Race to the Top not the Bottom

We shouldn’t be in a race to the bottom, where we try to offer the cheapest labor and the worst pollution standards.  America should be in a race to the top.  And I believe we can win that race. --- President Barack Obama

The government benefits we take for granted, such as roads, sewers, and a reliable electricity grid, would not exist without government action.  Some things, like fighting wars and cleaning the air, simply cannot be left up to individuals.  With the anti-government rhetoric reaching a silly and historic pitch, the necessity of regulations and the benefits we all derive from them seem to get loss in the media.

America has a long history of coming together in times of need to ensure the safety and security of fellow citizens.  In President Obama’s address to the nation on jobs a few weeks ago, ­­he reiterated the importance of national unity in solving the nation’s multi-faceted problems.  This is a time in our country’s history that requires a national plan to rebuild and grow. 

            In an increasingly complex world, the government is responsible for a web of safeguards.

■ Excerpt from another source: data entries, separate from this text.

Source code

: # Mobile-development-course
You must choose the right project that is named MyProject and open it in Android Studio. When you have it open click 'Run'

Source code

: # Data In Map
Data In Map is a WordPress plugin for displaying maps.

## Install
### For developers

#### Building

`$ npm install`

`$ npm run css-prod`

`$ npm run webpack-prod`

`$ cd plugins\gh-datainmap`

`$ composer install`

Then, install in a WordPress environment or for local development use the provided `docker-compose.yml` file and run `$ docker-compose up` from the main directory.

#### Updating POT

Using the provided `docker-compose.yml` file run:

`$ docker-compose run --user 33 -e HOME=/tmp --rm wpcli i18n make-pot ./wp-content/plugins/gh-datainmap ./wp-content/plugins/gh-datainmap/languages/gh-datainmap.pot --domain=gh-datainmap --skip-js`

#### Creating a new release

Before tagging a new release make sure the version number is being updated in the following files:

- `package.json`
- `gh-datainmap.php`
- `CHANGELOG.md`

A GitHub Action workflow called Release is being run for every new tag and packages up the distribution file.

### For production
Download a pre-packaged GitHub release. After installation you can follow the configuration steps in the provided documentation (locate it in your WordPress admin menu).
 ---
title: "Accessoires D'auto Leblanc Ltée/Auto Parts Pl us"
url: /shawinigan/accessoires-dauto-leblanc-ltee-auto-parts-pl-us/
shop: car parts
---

The federal government has the responsibility to protect individual citizens from dangers they cannot protect themselves from.  For example, the Food and Drug Administration needs to regulate large factory farms to prevent salmonella and e coli outbreaks because individuals lack the resources to ensure that the food they buy is not tainted  The government also  needs to limit the amount of lead in children’s toys and the amount of mercury in the air children breathe. 

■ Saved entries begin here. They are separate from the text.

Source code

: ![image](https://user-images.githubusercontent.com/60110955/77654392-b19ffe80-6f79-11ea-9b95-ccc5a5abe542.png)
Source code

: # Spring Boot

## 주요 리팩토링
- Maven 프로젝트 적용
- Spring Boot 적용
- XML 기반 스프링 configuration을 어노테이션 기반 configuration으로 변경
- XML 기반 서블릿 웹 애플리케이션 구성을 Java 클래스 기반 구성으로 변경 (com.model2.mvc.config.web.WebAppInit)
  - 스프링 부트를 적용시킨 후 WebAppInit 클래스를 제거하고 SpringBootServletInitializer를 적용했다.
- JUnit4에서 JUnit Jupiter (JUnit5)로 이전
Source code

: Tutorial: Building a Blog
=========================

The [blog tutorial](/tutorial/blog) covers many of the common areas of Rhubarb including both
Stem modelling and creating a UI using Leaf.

 It is the job of corporations to increase their profits as much as possible. In an effort to accomplish this, they have begun to argue that they know what’s best for the health and safety of the American people. Unfortunately, that just isn’t true. In Montcoal, West Virginia, 25 families are grieving after Massey Energy failed to safeguard their workers.  In San Bruno, California a pipeline explosion left 8 families grieving the death of their loved ones, dozens nursing their injured back to health, and 55 with damaged homes. Pacific Gas & Electric Company chose to use a more dangerous type of valve on the pipeline, instead of the remote valve that even the company itself recognized is safer. A new study by the Department of Energy reiterates early findings that BP’s determination to cut corners in order to maximize profit was responsible for the devastation in the Gulf and the loss of 11 workers and thousands of jobs.  These are a few of the many tragic situations that could have been prevented if common-sense safety regulations had been in place.

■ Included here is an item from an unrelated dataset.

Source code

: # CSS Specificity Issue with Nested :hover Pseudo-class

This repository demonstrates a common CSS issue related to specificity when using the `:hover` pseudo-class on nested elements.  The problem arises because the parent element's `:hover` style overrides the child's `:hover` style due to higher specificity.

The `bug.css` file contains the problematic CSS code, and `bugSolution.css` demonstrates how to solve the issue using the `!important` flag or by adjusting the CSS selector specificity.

President Obama was correct when he said:

[W] hat we can’t do -- what I will not do -- is let this economic crisis be used as an excuse to wipe out the basic protections that Americans have counted on for decades.  I reject the idea that we need to ask people to choose between their jobs and their safety.  I reject the argument that says for the economy to grow, we have to roll back protections that ban hidden fees by credit card companies, or rules that keep our kids from being exposed to mercury, or laws that prevent the health insurance industry from shortchanging patients.  I reject the idea that we have to strip away collective bargaining rights to compete in a global economy.  In fact, this larger notion that the only thing we can do to restore prosperity is just dismantle government, refund everybody’s money, and let everyone write their own rules, and tell everyone they’re on their own -- that’s not who we are.  That’s not the story of America.   

             This statement is not debatable.  It is something the Administration, however, needs to repeat and promote.